Chart shows this dependence in logarithmic price scale.

Log Domain Name price dependence of name length

Log Domain Name price dependence of name length

Next chart shows domain sales by size. It seems that 4 character domains are most traded at the moment.

Domain sales by name length

Domain sales by name length

Quantitative base for Domain Name Appraisal

November 20th, 2008
Fig. 1 Distribution of words length

Fig. 1 Distribution of words length.

In this article I would like to focus on quantitative factors that form the base for domain name price estimation and particularly the number of characters and number of words in domain name. It is well known that the less characters and words in the name, the more desirable it is.

Simple questions that I want to answer are:

  • How many domain names can be generated with fixed length and arbitrary combination of characters?
  • How many domain names can be generated that are combination of 1, 2, 3 or more dictionary words?

For this study I have compiled a dictionary of US and UK English words (totally 101,930 words and names) . I will not estimate domain names that contain words from other languages. Distribution of words length is shown on Fig.1.

It is easy to count number of all possible domain names with letters “a…z” (see table below). I will omit numbers and “-” for now.

Name Length 1 Word 2 Words 3 Words 4 Words # Total Combinations
4 3,118 20,620 11,232 1,296 456,976
5 6,426 207,352 282,924 89,856 11,881,376
6 10,534 1,393,145 4,520,456 3,042,144 308,915,776
7 14,505 6,557,828 50,892,618 66,396,864 8,031,810,176
8 15,852 22,587,140 426,332,664 1,043,041,432 208,827,064,576
9 14,856 60,492,356 2,748,432,685 12,500,650,016 5,429,503,678,976
10 12,491 134,160,158 13,981,916,226 118,442,764,472 141,167,095,653,376

Notes:

  • The numbers are just estimates. They dependent from dictionary size and especially the number of small words.
  • Some domain names can be split in words in multiple ways. Famous example is “who represents” and “whore presents”.
  • Not all words combinations create meaningful domain names, most of them not.

Work in progress …

Domain Name Appraisal Method

November 19th, 2008

Domain Name Appraisal is a process of price estimation of given domain name. This estimation is based on quantitative factors as well as subjective ones.

For example, if the domain name contains words and phrases that have meaning in some language and that words are desirable by multiple participants in domain market, estimated price is higher. Other factors that attract potential domain name buyers (and increase price) are the size (in terms of words count and characters count) of domain name.

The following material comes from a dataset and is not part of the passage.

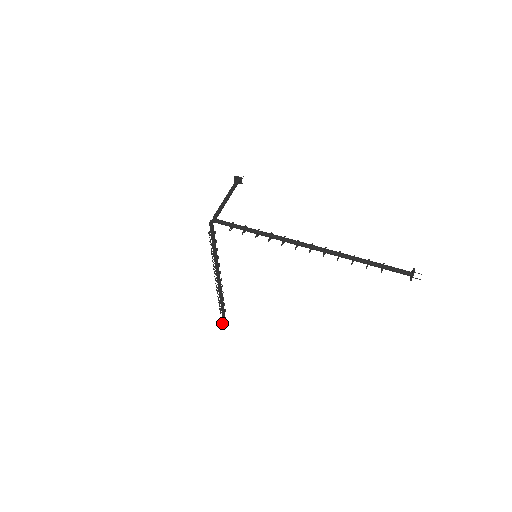
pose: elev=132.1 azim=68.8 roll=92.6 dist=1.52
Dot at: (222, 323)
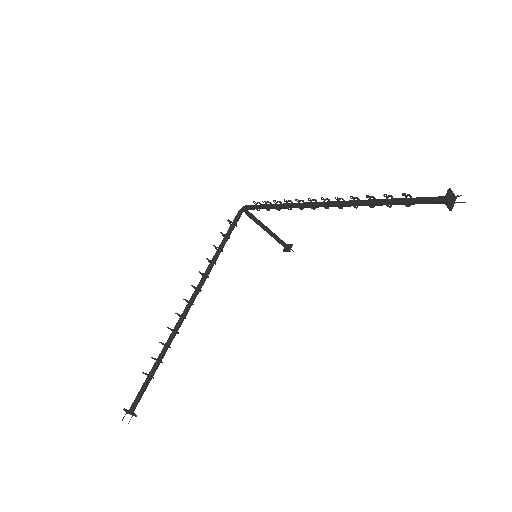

Domains can be classified in given category (news, finance, business, etc.). Some categories are more profitable for domain owners then other and prices of domain names in given category are higher. There are a lot of subjective factors (people can like or dislike some names but can’t give explanation why) that are difficult to be quantitatively estimated.

Domain markets are not still, domain prices change due to economics conditions and buzz of given words and phrases. Because the given domain name is unique its value to domain market participants is also unique.

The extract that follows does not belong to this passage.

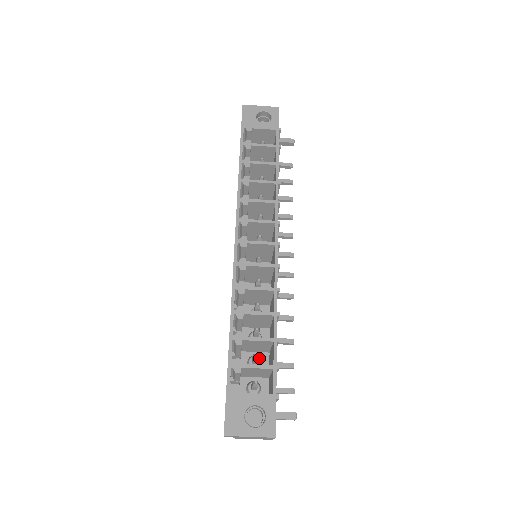
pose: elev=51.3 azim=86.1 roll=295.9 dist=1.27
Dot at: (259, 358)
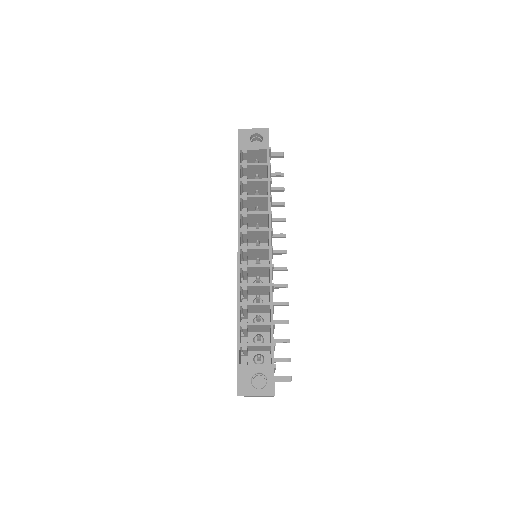
Dot at: (262, 336)
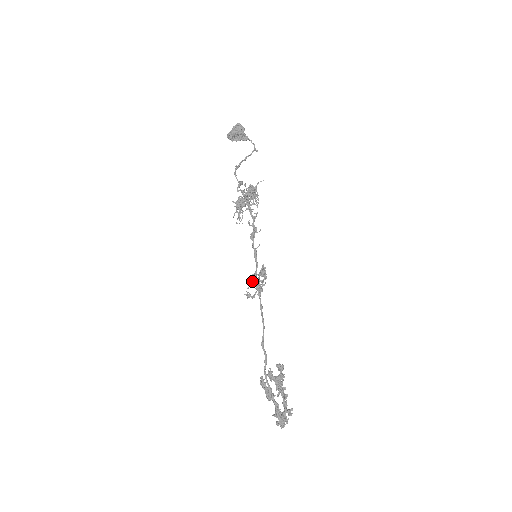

The best, one can do, is to quantitatively estimate “distance” between given domain name and domain names sold on auctions (actually sold domains prices, not desired prices) and based on this distance measure to price this domain accordingly. This measure can be estimated in the space of chars count, words count, links to domain, counts in search engines and news for this phrase, etc… Producing accurate model for domain name appraisal is possible with domain market experience and usage of robust and accurate statistical methods.